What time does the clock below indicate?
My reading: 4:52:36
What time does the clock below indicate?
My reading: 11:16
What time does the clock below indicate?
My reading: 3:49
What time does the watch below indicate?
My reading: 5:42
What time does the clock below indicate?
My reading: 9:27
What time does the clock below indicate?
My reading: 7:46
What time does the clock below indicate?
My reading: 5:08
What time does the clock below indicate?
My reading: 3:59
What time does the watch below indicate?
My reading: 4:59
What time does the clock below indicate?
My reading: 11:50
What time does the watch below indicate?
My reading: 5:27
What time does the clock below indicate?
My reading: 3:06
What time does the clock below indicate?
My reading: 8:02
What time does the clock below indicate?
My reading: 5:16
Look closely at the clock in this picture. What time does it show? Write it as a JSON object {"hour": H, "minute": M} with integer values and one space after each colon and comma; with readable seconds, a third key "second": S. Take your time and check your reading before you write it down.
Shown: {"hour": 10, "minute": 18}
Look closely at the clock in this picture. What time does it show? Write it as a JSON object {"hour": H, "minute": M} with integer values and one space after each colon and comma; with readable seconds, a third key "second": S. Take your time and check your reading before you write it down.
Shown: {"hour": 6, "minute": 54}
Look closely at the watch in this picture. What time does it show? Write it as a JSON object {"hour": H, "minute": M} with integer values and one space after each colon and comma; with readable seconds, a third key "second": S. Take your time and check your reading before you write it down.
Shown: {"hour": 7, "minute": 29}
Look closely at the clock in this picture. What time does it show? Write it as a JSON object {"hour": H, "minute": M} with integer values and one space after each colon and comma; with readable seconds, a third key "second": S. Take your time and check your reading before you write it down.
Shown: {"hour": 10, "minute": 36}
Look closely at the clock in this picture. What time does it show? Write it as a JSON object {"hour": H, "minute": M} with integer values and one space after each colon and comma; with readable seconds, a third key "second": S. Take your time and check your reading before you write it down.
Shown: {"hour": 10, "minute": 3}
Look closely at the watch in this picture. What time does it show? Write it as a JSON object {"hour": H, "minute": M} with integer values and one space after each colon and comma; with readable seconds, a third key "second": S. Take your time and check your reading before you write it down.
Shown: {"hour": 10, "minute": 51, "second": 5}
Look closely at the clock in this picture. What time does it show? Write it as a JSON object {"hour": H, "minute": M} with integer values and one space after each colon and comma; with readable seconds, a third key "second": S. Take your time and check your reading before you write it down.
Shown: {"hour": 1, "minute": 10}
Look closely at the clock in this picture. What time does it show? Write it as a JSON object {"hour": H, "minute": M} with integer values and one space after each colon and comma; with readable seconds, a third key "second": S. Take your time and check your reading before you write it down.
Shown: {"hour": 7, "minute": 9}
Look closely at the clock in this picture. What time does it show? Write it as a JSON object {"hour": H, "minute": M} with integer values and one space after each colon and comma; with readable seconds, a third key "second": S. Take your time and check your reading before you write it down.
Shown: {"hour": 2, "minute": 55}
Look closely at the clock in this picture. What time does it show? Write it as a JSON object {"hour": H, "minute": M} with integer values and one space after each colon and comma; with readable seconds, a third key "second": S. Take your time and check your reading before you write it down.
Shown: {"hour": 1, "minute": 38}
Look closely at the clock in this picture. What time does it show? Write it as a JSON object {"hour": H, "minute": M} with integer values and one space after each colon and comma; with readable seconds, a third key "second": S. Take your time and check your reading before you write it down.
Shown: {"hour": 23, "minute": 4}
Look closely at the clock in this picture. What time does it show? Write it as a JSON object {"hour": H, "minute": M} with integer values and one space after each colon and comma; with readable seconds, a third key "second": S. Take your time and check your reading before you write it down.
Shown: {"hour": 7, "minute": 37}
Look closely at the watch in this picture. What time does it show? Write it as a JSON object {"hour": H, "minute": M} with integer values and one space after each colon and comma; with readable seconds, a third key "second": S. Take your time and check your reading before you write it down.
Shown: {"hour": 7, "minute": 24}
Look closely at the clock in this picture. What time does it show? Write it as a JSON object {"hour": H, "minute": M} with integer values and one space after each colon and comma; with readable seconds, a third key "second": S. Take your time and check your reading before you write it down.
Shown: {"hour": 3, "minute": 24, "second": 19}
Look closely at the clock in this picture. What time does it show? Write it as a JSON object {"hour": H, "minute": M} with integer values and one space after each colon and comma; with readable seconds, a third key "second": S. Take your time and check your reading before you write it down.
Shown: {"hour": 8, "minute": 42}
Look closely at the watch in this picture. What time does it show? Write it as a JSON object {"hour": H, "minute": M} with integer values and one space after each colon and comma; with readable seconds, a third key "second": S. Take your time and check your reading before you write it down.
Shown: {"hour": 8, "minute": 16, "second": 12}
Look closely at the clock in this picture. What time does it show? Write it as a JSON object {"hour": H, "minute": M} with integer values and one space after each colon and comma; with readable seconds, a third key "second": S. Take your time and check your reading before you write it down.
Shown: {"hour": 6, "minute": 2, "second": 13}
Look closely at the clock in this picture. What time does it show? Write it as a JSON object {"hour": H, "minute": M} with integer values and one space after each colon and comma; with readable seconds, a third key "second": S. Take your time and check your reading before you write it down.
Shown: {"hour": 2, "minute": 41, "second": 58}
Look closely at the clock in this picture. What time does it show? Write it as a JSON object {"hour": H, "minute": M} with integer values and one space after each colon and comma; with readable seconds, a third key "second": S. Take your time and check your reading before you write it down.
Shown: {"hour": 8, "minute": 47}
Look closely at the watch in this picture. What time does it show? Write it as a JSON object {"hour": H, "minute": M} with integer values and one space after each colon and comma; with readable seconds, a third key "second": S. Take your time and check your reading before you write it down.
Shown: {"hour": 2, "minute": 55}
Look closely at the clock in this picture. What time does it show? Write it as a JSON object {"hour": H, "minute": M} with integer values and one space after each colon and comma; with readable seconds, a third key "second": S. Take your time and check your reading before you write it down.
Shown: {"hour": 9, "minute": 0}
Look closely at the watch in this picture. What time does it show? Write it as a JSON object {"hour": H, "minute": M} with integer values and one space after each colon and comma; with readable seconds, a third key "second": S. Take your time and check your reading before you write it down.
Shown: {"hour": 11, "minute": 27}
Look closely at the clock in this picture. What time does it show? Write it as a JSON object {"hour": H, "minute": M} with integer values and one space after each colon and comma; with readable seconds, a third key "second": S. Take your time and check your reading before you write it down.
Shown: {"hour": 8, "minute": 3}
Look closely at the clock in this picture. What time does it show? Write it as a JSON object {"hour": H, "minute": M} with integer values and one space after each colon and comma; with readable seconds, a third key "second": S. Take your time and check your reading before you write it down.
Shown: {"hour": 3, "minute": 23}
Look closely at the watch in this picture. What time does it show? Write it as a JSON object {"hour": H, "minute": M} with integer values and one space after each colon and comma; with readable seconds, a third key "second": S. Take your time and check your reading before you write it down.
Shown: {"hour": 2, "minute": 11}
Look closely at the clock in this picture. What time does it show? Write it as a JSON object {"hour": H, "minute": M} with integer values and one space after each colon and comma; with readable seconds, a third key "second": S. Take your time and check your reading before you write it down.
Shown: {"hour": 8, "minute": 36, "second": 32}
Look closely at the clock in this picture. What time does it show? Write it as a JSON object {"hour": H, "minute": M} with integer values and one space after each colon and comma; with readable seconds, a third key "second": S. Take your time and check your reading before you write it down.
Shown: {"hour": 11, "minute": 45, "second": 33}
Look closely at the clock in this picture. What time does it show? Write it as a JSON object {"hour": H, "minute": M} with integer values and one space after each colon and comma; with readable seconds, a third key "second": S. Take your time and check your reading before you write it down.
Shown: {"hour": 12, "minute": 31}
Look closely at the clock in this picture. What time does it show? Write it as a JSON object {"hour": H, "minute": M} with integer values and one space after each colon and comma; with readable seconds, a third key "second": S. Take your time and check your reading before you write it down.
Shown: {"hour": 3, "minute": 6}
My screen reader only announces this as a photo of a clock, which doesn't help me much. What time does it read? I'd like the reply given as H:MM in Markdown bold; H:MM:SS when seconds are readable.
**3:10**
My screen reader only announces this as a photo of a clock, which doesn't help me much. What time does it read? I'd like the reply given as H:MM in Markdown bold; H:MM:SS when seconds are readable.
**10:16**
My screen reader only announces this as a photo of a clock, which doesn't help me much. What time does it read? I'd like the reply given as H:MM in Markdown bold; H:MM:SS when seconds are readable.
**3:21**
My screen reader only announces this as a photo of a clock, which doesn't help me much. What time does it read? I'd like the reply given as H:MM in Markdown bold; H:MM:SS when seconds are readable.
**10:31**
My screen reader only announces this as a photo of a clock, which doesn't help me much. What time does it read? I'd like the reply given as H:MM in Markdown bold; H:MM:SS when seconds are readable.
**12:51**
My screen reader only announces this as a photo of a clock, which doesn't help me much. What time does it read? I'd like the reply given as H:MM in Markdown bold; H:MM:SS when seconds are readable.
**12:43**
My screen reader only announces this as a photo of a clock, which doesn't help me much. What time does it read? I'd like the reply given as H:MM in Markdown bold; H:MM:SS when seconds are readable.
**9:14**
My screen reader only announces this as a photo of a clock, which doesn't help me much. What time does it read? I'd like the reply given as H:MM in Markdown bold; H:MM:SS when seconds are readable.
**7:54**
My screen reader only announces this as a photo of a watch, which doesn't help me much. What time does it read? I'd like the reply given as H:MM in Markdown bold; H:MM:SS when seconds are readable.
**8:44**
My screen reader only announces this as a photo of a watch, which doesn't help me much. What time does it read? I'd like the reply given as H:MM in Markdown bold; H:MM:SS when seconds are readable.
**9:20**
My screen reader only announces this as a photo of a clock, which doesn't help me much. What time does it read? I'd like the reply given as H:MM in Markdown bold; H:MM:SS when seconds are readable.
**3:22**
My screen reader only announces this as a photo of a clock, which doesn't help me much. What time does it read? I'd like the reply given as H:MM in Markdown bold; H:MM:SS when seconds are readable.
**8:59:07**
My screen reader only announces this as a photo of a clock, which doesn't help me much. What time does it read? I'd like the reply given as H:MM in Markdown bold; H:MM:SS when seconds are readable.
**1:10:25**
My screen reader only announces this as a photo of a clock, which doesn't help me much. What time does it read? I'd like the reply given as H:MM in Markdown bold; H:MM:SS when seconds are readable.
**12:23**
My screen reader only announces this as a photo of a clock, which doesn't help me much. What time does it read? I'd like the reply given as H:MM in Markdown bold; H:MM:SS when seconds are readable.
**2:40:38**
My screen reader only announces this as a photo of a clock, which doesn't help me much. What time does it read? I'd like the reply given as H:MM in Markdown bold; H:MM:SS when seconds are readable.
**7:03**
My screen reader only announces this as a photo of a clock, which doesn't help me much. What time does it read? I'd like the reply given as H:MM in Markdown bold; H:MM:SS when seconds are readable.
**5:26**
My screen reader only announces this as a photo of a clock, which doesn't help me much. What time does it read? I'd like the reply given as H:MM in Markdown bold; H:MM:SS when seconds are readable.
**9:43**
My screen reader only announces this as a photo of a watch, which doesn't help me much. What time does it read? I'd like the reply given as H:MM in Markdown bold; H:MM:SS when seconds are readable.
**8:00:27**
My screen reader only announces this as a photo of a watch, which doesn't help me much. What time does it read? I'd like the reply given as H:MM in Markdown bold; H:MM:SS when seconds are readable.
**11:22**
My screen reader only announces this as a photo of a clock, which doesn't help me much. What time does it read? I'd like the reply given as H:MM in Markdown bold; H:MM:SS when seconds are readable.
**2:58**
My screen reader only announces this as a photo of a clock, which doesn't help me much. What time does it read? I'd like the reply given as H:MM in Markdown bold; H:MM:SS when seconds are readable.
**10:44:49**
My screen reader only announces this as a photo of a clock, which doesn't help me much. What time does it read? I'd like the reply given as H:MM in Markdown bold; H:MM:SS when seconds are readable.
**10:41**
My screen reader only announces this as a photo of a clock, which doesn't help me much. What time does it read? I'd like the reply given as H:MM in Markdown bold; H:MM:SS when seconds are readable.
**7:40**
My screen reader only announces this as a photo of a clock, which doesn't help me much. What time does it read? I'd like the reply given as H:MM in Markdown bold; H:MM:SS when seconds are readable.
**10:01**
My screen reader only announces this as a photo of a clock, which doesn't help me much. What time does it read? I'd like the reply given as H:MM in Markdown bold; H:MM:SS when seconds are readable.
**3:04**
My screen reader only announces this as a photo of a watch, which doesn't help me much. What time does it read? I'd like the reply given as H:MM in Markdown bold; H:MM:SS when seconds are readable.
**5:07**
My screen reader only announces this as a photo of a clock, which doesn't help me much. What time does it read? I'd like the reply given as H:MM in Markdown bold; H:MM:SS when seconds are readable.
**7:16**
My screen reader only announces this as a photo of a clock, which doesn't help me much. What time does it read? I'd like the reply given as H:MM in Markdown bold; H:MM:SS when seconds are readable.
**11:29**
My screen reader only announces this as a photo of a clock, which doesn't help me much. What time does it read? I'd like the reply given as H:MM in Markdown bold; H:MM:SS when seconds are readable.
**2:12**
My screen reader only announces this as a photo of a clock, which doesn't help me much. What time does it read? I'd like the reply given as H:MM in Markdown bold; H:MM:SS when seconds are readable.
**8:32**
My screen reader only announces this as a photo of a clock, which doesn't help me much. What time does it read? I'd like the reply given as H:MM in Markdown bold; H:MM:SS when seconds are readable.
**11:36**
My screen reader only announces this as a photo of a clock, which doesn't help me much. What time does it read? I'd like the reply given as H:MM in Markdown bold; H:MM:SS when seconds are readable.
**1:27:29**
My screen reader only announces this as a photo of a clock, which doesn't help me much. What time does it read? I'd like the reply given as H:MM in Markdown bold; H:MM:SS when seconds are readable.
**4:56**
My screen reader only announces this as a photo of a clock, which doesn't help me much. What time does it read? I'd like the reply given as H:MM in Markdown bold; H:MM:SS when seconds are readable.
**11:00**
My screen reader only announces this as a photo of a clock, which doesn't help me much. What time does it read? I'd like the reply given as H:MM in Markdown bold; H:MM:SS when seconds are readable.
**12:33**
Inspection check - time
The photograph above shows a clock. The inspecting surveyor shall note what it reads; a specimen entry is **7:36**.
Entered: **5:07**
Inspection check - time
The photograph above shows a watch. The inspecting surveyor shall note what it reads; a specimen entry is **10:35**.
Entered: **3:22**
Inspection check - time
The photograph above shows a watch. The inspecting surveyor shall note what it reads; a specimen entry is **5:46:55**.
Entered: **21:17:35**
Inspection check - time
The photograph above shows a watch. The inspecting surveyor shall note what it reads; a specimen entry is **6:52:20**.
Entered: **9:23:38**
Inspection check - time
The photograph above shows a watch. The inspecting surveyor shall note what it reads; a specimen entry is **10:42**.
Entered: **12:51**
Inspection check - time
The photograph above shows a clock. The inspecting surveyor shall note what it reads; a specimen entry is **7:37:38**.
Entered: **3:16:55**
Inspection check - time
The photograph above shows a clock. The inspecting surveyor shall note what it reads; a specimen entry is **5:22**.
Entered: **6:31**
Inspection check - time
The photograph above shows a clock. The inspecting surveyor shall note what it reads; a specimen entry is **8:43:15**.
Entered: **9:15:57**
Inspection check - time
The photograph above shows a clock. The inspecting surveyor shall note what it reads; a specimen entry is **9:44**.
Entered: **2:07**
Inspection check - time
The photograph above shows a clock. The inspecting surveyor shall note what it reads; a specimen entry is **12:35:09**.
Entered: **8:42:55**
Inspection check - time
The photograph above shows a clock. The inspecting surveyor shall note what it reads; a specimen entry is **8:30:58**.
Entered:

************

Reproduce the entries word for word, starting at the very first line and ending at the line that contains "My reading: 5:42". Include both of those lines.

◆ **PROBLEM SOLUTION**
What time does the clock below indicate?
My reading: 4:52:36
What time does the clock below indicate?
My reading: 11:16
What time does the clock below indicate?
My reading: 3:49
What time does the watch below indicate?
My reading: 5:42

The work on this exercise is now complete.